You keep doing that overwriting down to i = 1, at which point you are setting retval_1 to n(2) and retval to n(2)^2 . But you did not assign anything explicit to n(2) so it is going to be 0

You code needs a lot of work to be a factorial.

factorial is a lot easier if you loop upwards than if you loop downwards.

DGM
on 5 Aug 2021

Edited: DGM
on 5 Aug 2021

Well I'm late to the party, but I was going to add that it seems like you're trying to accomodate something I don't understand here. I don't see why a factorial function needs two arguments. It seems to expect vector inputs, but your usage suggests that you expect it to work with scalar inputs.

I'm just going to throw this out there. There are probably canonical ways, but off the top of my head, either of these would work for scalar inputs.
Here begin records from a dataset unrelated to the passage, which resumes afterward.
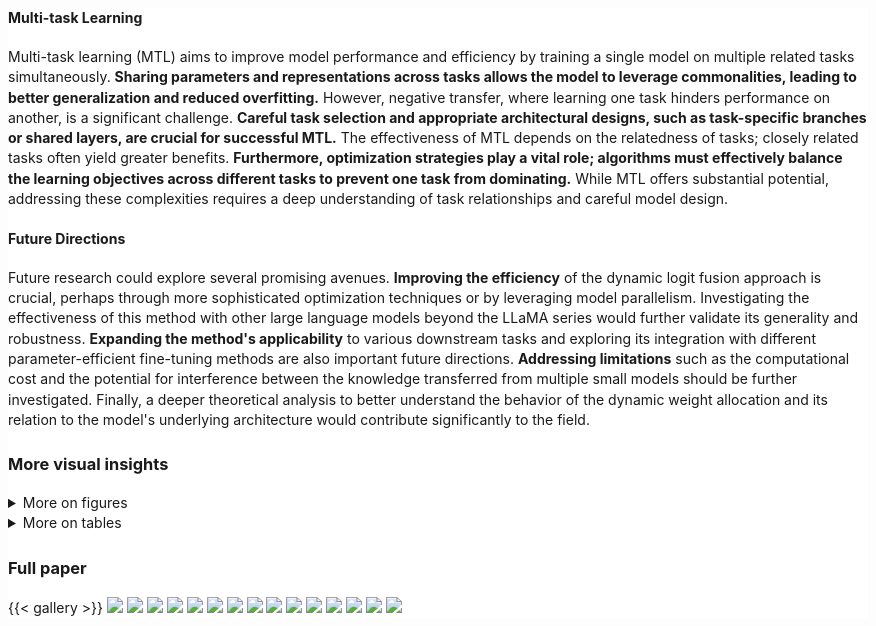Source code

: #### Multi-task Learning
Multi-task learning (MTL) aims to improve model performance and efficiency by training a single model on multiple related tasks simultaneously.  **Sharing parameters and representations across tasks allows the model to leverage commonalities, leading to better generalization and reduced overfitting.**  However, negative transfer, where learning one task hinders performance on another, is a significant challenge.  **Careful task selection and appropriate architectural designs, such as task-specific branches or shared layers, are crucial for successful MTL.**  The effectiveness of MTL depends on the relatedness of tasks; closely related tasks often yield greater benefits.  **Furthermore, optimization strategies play a vital role; algorithms must effectively balance the learning objectives across different tasks to prevent one task from dominating.**  While MTL offers substantial potential, addressing these complexities requires a deep understanding of task relationships and careful model design.

#### Future Directions
Future research could explore several promising avenues.  **Improving the efficiency** of the dynamic logit fusion approach is crucial, perhaps through more sophisticated optimization techniques or by leveraging model parallelism.  Investigating the effectiveness of this method with other large language models beyond the LLaMA series would further validate its generality and robustness.  **Expanding the method's applicability** to various downstream tasks and exploring its integration with different parameter-efficient fine-tuning methods are also important future directions.   **Addressing limitations** such as the computational cost and the potential for interference between the knowledge transferred from multiple small models should be further investigated.  Finally, a deeper theoretical analysis to better understand the behavior of the dynamic weight allocation and its relation to the model's underlying architecture would contribute significantly to the field.


### More visual insights

<details><summary>More on figures
</summary></details>




<details><summary>More on tables
</summary></details>




### Full paper

{{< gallery >}}
<img src="https://ai-paper-reviewer.com/RMfiqfWAWg/1.png" class="grid-w50 md:grid-w33 xl:grid-w25" />
<img src="https://ai-paper-reviewer.com/RMfiqfWAWg/2.png" class="grid-w50 md:grid-w33 xl:grid-w25" />
<img src="https://ai-paper-reviewer.com/RMfiqfWAWg/3.png" class="grid-w50 md:grid-w33 xl:grid-w25" />
<img src="https://ai-paper-reviewer.com/RMfiqfWAWg/4.png" class="grid-w50 md:grid-w33 xl:grid-w25" />
<img src="https://ai-paper-reviewer.com/RMfiqfWAWg/5.png" class="grid-w50 md:grid-w33 xl:grid-w25" />
<img src="https://ai-paper-reviewer.com/RMfiqfWAWg/6.png" class="grid-w50 md:grid-w33 xl:grid-w25" />
<img src="https://ai-paper-reviewer.com/RMfiqfWAWg/7.png" class="grid-w50 md:grid-w33 xl:grid-w25" />
<img src="https://ai-paper-reviewer.com/RMfiqfWAWg/8.png" class="grid-w50 md:grid-w33 xl:grid-w25" />
<img src="https://ai-paper-reviewer.com/RMfiqfWAWg/9.png" class="grid-w50 md:grid-w33 xl:grid-w25" />
<img src="https://ai-paper-reviewer.com/RMfiqfWAWg/10.png" class="grid-w50 md:grid-w33 xl:grid-w25" />
<img src="https://ai-paper-reviewer.com/RMfiqfWAWg/11.png" class="grid-w50 md:grid-w33 xl:grid-w25" />
<img src="https://ai-paper-reviewer.com/RMfiqfWAWg/12.png" class="grid-w50 md:grid-w33 xl:grid-w25" />
<img src="https://ai-paper-reviewer.com/RMfiqfWAWg/13.png" class="grid-w50 md:grid-w33 xl:grid-w25" />
<img src="https://ai-paper-reviewer.com/RMfiqfWAWg/14.png" class="grid-w50 md:grid-w33 xl:grid-w25" />
<img src="https://ai-paper-reviewer.com/RMfiqfWAWg/15.png" class="grid-w50 md:grid-w33 xl:grid-w25" />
If you need vector support, things get more complicated (see below).

clc; clearvars

n = 10;

% scalar methods

factorial(n) % built-in

fac(n) % loop

fac2(n) % no loop

fac3(n) % using recursion

% using a loop

function retval = fac(n)

retval = 1;

for nn = n:-1:2

retval = retval*nn;

end

end

% without a loop

function retval = fac2(n)

retval = prod(1:n);

end

% recursively

function retval = fac3(n)

if n==0

retval = 1; % shortcut

else

retval = n*fac3(n-1);

end

end

If you want to handle vector (or array) inputs, there are simple ways to expand on the scalar solutions (e.g use a loop). Alternatively, when looking at the second example, it becomes apparent that the cumulative product from 1:n contains all of the factorials from 1! to n!. The solution this suggests is to basically make a lookup table.

nn = [5 4 3 2 1 0];

% vectorized methods

factorial(nn)

fac4(nn)

% spin on fac2(), but capable of handling vector inputs

function retval = fac4(n)

s = size(n);

nmax = max([1; n(:)]); % 1 takes care of case when n is scalar 0

retval = cumprod([1 1:nmax]); % list of all products

retval = reshape(retval(n+1),s); % offset to accomodate 0

end

Bear in mind that there are other things that a general factorial function would need to be safe. You'd want to make sure inputs aren't negative, and you'd probably want to guard against non-integer-valued inputs.